Pi31 is an adaptor protein for proteasome transport in axons and required for synaptic development. This mechanism is required for protein homeostasis and synaptic architecture. Pi31 is an adaptor protein for proteasome transport in axons and required for synaptic development. Pi31 is an adaptor protein for proteasome transport in axons and required for synaptic development graphical abstract highlights d pi31 directly mediates the formation of dynein light chain proteasome complexes d pi31 is required for axonal transport of proteasomes in drosophila and mice d stress regulates pi31 activity through p38 mapk mediated. Pi31 is an adaptor protein for proteasome transport in axons and required for synaptic development.

Proteasomes are actively transported between the soma and terminals of neurons. Neurons utilize microtubule dependent molecular motors to allocate proteasomes to synapses but how proteasomes are coupled to motor proteins and how this transport is regulated to meet changing demand for protein breakdown remains largely unknown. We generated global and conditional pi31 knockout mouse strains and show that this protein is required for protein homeostasis and that its conditional inactivation in neurons disrupts synaptic. Liu k 1 jones s 1 minis a 1 rodriguez j 1 molina h 2 steller h 3.

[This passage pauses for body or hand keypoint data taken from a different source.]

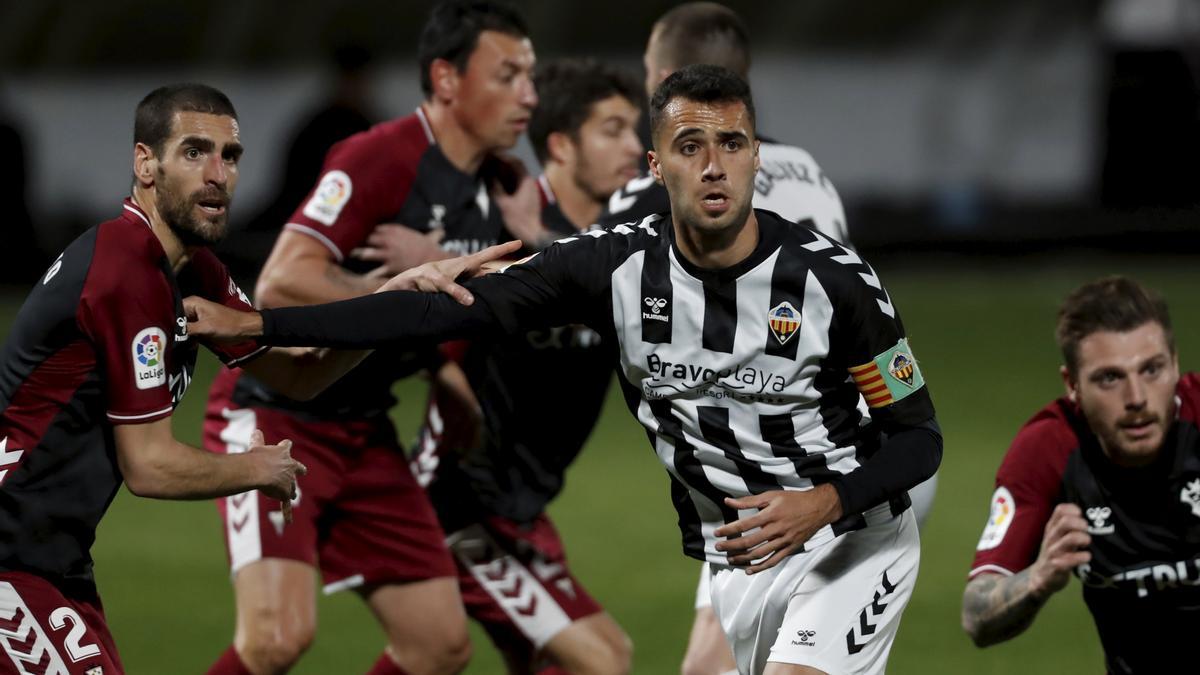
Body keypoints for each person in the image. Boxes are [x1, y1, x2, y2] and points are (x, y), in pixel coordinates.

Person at [187, 65, 942, 675]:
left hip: (850, 538)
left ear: (754, 155)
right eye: (690, 146)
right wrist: (260, 324)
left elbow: (917, 439)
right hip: (737, 558)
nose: (714, 165)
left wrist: (823, 502)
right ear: (656, 166)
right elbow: (433, 310)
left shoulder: (834, 283)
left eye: (733, 143)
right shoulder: (611, 267)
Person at [200, 2, 539, 674]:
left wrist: (443, 369)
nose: (529, 94)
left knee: (438, 647)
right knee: (275, 639)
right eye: (508, 75)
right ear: (446, 79)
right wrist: (397, 293)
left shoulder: (497, 185)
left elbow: (447, 301)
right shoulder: (379, 156)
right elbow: (282, 282)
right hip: (277, 415)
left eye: (531, 76)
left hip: (364, 429)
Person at [599, 5, 939, 673]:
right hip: (867, 441)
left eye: (647, 76)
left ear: (671, 78)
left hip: (802, 471)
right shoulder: (806, 168)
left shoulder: (669, 193)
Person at [0, 84, 316, 675]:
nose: (217, 174)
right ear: (145, 164)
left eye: (230, 155)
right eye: (195, 152)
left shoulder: (193, 269)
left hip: (54, 559)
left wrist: (396, 304)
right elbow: (148, 465)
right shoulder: (124, 271)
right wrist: (257, 469)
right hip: (12, 556)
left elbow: (295, 374)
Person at [405, 58, 642, 674]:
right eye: (613, 129)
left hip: (522, 507)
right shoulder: (493, 227)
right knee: (602, 659)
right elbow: (431, 337)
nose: (634, 147)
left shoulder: (620, 240)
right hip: (459, 500)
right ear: (560, 146)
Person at [962, 276, 1199, 675]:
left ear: (1175, 364)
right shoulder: (1048, 450)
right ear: (1072, 385)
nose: (1137, 398)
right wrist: (1038, 577)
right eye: (1110, 378)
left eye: (1152, 370)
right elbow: (976, 615)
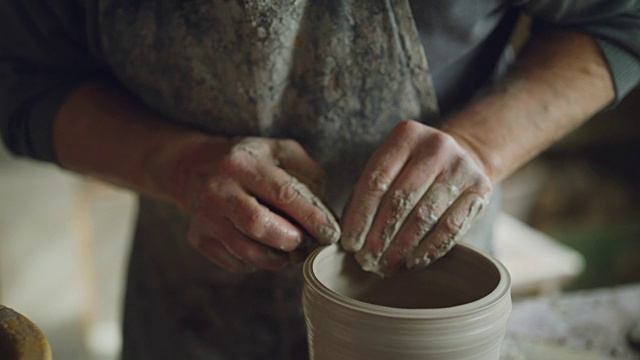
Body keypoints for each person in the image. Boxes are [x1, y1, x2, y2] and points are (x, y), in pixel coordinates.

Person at [1, 1, 639, 359]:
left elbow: (622, 18)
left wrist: (485, 140)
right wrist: (175, 164)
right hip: (192, 312)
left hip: (442, 309)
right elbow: (19, 74)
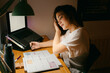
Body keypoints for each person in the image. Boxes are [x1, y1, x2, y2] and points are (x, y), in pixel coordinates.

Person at [30, 5, 90, 73]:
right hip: (66, 66)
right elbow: (56, 42)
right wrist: (39, 45)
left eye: (60, 18)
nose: (59, 23)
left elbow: (55, 50)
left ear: (70, 15)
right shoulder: (70, 32)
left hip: (72, 71)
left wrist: (57, 31)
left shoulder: (79, 33)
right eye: (57, 21)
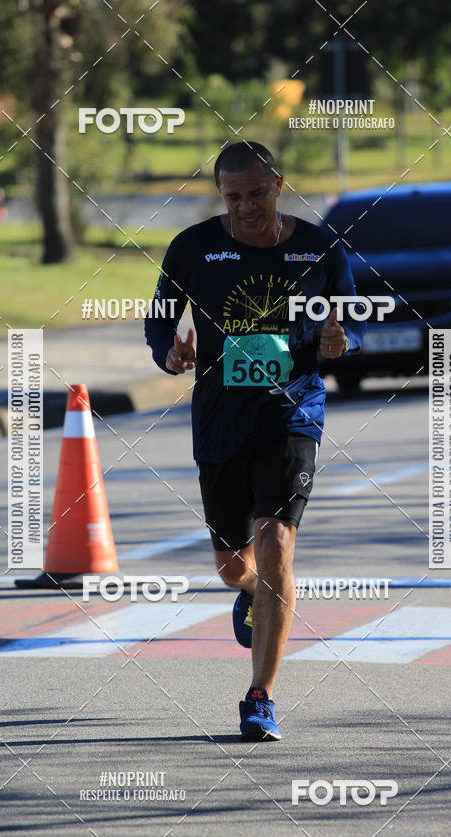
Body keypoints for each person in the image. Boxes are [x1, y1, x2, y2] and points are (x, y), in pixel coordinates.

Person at [145, 141, 365, 741]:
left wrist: (340, 343)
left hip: (292, 414)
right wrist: (170, 351)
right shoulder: (191, 248)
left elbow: (349, 323)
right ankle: (250, 594)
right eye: (232, 196)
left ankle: (260, 695)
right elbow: (159, 320)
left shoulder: (319, 248)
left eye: (256, 193)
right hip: (220, 419)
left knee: (276, 544)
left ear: (278, 184)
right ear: (222, 195)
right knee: (233, 565)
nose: (244, 206)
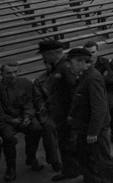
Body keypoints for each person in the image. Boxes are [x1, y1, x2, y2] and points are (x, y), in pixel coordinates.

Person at [65, 48, 113, 183]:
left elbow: (99, 108)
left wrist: (93, 132)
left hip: (95, 130)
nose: (69, 65)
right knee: (85, 158)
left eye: (71, 62)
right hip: (84, 126)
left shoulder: (92, 77)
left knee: (104, 160)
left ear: (82, 62)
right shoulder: (82, 75)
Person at [36, 39, 80, 180]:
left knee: (75, 147)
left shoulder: (66, 67)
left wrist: (73, 117)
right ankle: (69, 171)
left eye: (44, 54)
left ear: (52, 53)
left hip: (69, 116)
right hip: (60, 116)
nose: (42, 57)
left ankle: (86, 174)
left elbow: (76, 93)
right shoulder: (56, 66)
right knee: (64, 146)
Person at [0, 63, 43, 181]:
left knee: (36, 129)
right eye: (8, 73)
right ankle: (11, 167)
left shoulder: (26, 83)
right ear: (2, 74)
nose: (12, 75)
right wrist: (11, 120)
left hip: (23, 116)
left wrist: (27, 116)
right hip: (6, 120)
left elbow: (30, 102)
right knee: (8, 137)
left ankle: (31, 157)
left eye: (15, 72)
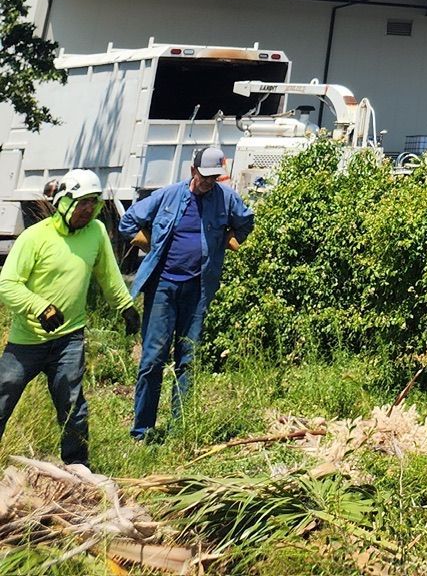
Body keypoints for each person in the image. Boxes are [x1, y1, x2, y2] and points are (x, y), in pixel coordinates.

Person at [0, 168, 140, 467]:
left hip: (69, 340)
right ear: (63, 202)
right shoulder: (34, 238)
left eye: (93, 202)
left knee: (73, 408)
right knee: (3, 397)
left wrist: (125, 306)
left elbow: (108, 274)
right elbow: (7, 284)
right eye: (81, 202)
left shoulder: (96, 233)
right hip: (27, 342)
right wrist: (39, 307)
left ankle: (78, 471)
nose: (88, 209)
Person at [119, 147, 254, 442]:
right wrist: (151, 246)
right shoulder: (168, 196)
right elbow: (127, 222)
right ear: (192, 171)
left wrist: (229, 241)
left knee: (187, 360)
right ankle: (142, 431)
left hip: (198, 290)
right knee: (153, 359)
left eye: (214, 177)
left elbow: (246, 222)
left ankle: (181, 430)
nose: (209, 182)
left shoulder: (226, 198)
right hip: (163, 287)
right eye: (205, 176)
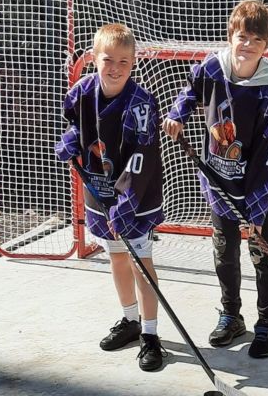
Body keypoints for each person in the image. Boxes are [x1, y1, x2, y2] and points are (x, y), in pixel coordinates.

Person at [163, 0, 268, 358]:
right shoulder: (212, 68)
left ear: (266, 46)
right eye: (242, 36)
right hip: (217, 177)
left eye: (256, 40)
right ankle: (231, 316)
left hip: (256, 184)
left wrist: (257, 202)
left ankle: (267, 323)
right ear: (231, 35)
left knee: (263, 255)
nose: (247, 45)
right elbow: (190, 92)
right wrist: (177, 115)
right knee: (225, 252)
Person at [55, 23, 166, 371]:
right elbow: (77, 124)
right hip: (99, 188)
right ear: (94, 59)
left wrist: (126, 203)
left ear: (133, 63)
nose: (115, 67)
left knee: (140, 262)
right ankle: (130, 321)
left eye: (123, 61)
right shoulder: (82, 92)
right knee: (117, 258)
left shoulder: (141, 103)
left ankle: (150, 334)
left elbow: (141, 158)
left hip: (136, 193)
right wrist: (72, 139)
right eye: (108, 60)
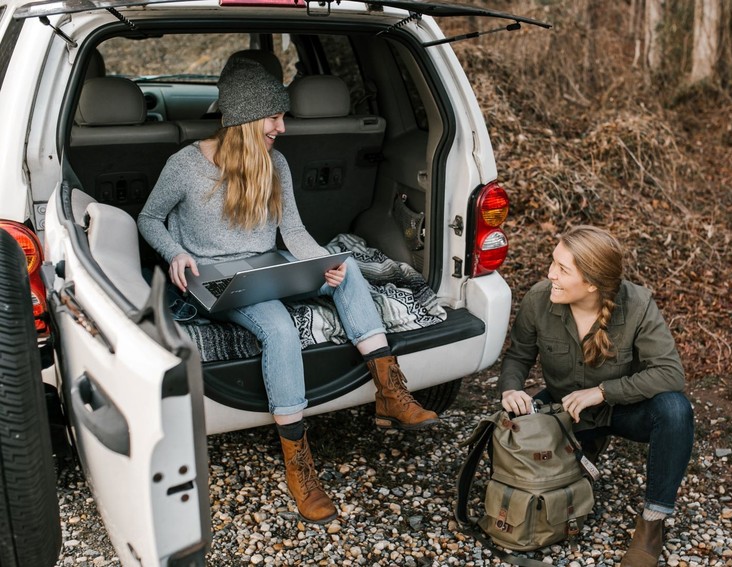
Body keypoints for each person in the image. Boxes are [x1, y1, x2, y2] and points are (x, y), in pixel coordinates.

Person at [137, 57, 439, 525]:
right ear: (244, 117)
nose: (282, 127)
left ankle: (389, 389)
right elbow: (148, 219)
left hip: (266, 267)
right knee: (279, 327)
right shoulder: (186, 165)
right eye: (274, 117)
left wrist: (323, 263)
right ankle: (300, 466)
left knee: (348, 267)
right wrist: (176, 253)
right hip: (214, 279)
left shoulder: (275, 163)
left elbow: (293, 232)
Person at [498, 225, 693, 567]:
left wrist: (602, 392)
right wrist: (512, 389)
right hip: (565, 413)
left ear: (591, 283)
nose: (550, 274)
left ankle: (652, 523)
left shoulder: (637, 304)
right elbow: (518, 356)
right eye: (553, 263)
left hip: (623, 411)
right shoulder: (539, 298)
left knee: (676, 410)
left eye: (562, 269)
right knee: (511, 427)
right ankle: (582, 452)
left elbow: (670, 373)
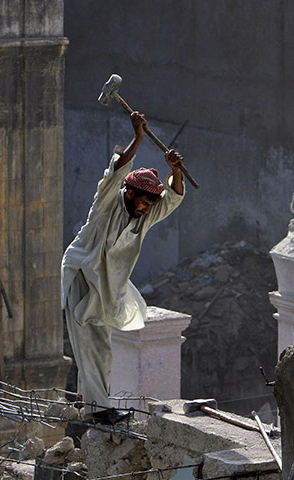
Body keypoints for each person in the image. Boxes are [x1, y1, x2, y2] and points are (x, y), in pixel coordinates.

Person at [61, 111, 185, 425]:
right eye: (142, 201)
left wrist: (176, 171)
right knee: (92, 343)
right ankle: (98, 410)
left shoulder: (146, 215)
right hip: (80, 274)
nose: (146, 208)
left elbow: (172, 198)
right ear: (130, 193)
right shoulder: (107, 200)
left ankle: (85, 401)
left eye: (149, 204)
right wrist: (138, 137)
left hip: (105, 285)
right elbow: (116, 169)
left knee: (98, 343)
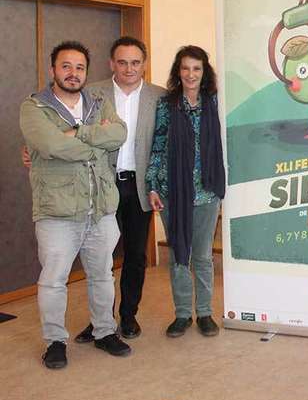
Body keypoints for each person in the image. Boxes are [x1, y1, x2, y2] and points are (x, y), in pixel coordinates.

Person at [20, 41, 132, 369]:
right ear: (53, 70)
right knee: (53, 280)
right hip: (57, 211)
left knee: (102, 276)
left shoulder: (98, 102)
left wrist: (77, 133)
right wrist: (95, 141)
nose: (73, 73)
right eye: (66, 66)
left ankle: (104, 331)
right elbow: (51, 145)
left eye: (80, 67)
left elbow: (120, 134)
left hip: (100, 208)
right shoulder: (34, 107)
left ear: (86, 72)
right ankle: (55, 341)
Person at [68, 37, 165, 342]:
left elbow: (165, 145)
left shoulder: (160, 97)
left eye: (135, 62)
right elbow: (64, 129)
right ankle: (101, 320)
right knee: (99, 256)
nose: (129, 69)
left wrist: (159, 185)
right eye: (122, 62)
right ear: (112, 64)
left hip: (140, 187)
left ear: (144, 64)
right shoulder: (90, 93)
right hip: (101, 185)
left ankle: (128, 315)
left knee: (135, 255)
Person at [146, 45, 226, 338]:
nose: (190, 74)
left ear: (204, 72)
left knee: (202, 256)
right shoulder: (167, 105)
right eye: (185, 68)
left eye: (196, 68)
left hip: (206, 193)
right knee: (180, 254)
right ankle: (182, 314)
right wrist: (152, 185)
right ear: (177, 72)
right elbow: (157, 146)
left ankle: (204, 313)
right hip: (173, 192)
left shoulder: (215, 103)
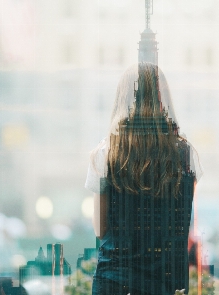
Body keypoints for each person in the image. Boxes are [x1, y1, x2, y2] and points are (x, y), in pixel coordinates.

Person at [85, 62, 202, 295]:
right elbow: (183, 220)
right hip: (167, 281)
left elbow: (100, 229)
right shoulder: (186, 153)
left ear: (122, 99)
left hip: (116, 279)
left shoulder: (106, 153)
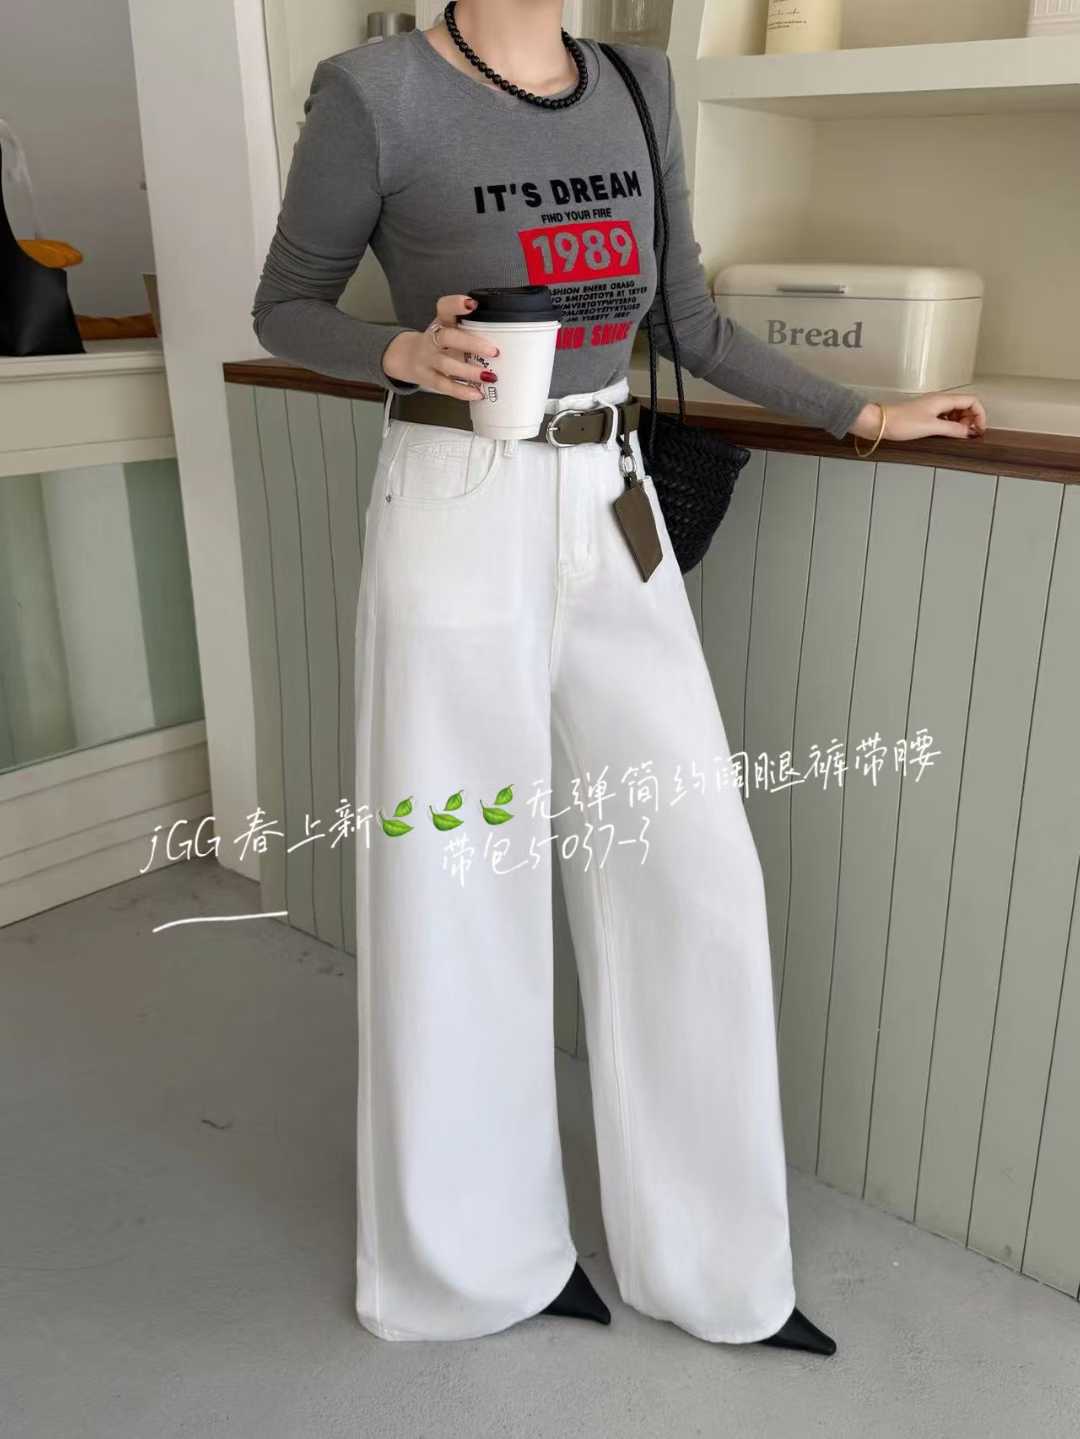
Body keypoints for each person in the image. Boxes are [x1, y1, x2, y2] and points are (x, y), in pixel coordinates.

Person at [250, 0, 988, 1355]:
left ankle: (711, 1267)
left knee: (694, 866)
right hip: (458, 492)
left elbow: (689, 319)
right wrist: (401, 351)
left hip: (611, 491)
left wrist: (870, 412)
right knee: (457, 876)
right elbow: (283, 308)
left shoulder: (639, 87)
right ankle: (475, 1262)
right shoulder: (375, 93)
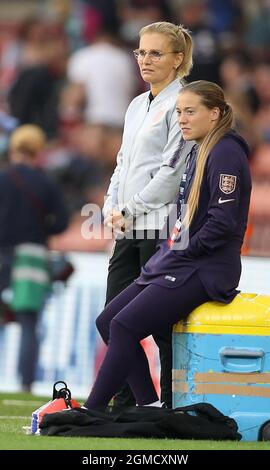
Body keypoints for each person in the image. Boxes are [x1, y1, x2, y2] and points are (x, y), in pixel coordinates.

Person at [83, 80, 252, 410]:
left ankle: (93, 408)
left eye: (191, 111)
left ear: (215, 114)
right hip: (180, 261)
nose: (183, 119)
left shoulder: (226, 152)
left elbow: (222, 222)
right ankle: (149, 405)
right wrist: (167, 253)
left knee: (123, 325)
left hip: (206, 268)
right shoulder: (199, 150)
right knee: (108, 322)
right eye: (178, 112)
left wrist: (180, 252)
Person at [102, 21, 194, 408]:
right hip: (129, 228)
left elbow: (171, 174)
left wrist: (129, 207)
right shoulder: (137, 104)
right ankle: (136, 400)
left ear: (177, 59)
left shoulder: (184, 103)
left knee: (159, 326)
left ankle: (171, 402)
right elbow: (124, 162)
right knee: (112, 321)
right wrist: (110, 205)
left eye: (155, 53)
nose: (145, 60)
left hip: (162, 228)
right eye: (141, 52)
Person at [0, 124, 69, 391]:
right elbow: (61, 223)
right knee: (29, 322)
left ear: (14, 147)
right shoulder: (46, 183)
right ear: (39, 150)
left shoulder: (3, 178)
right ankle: (25, 383)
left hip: (2, 254)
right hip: (31, 258)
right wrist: (42, 229)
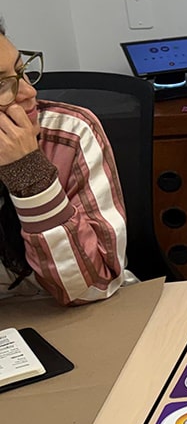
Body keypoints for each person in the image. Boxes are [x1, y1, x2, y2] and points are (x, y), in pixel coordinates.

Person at [0, 21, 134, 305]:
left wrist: (28, 174)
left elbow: (91, 287)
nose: (29, 92)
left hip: (69, 310)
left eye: (22, 71)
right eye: (1, 85)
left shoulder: (68, 133)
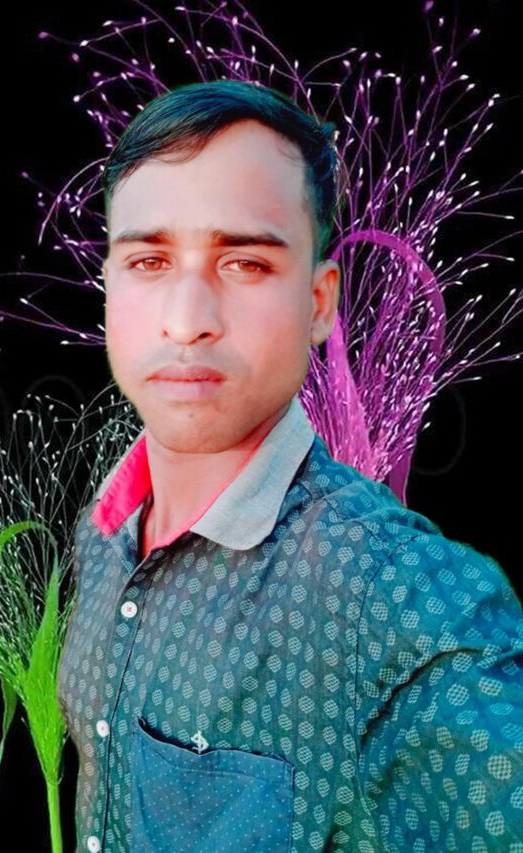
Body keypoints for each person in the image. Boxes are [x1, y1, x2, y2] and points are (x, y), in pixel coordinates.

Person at [57, 80, 523, 853]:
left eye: (244, 263)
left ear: (319, 301)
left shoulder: (401, 598)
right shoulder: (101, 532)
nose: (186, 319)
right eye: (149, 260)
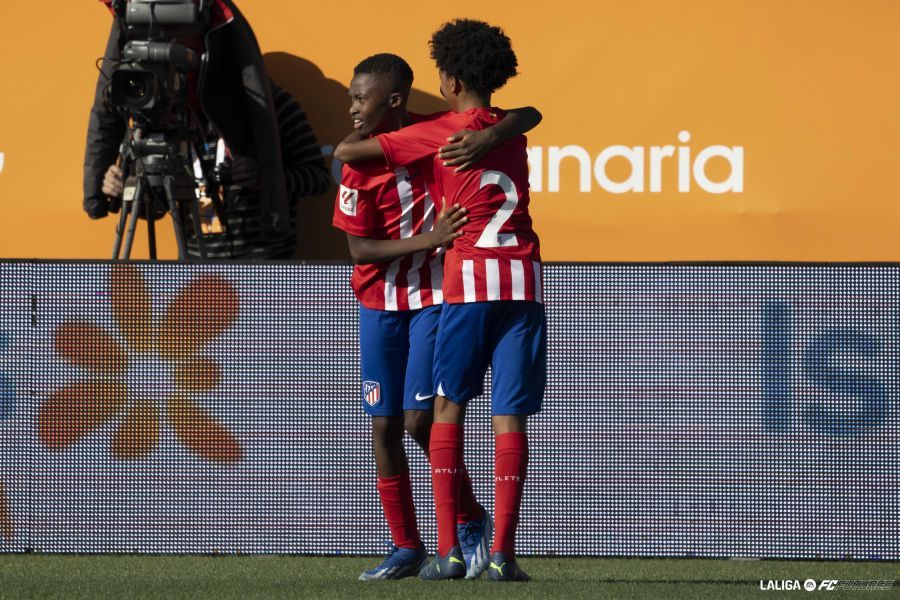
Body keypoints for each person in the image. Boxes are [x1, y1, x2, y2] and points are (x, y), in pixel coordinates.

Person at [334, 19, 545, 582]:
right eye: (351, 99)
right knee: (385, 425)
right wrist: (431, 237)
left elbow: (522, 115)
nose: (353, 107)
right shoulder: (367, 164)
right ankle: (409, 545)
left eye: (362, 98)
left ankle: (461, 532)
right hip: (384, 301)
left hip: (440, 295)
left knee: (421, 418)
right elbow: (358, 249)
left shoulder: (438, 133)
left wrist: (493, 133)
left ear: (398, 100)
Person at [86, 0, 330, 259]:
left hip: (263, 260)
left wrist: (266, 178)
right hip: (198, 267)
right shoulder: (163, 111)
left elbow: (318, 178)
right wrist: (124, 186)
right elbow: (155, 210)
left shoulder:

Taken together these results show that pi31 is a direct adaptor protein that mediates the formation of a complex between proteasomes and ddynll1 and this activity is enhanced by phosphorylation of pi31. The conserved proteasome binding protein pi31 serves as an adapter to couple proteasomes with cellular motors to mediate their transport to distal tips of neurons where protein breakdown occurs. We show that the conserved proteasome binding protein pi31 serves as an adaptor to couple proteasomes with dynein light chain proteins dynll1 2. The inactivation of pi31 inhibited proteasome motility in axons and disrupted synaptic.

1 strang laboratory of apoptosis and cancer biology the rockefeller university 1230 york avenue new york ny 10065 usa. Show that pi31 couples proteasomes to cellular motors for fast axonal transport and thereby brings proteasomes to sites where protein breakdown occurs. Kai liu et al.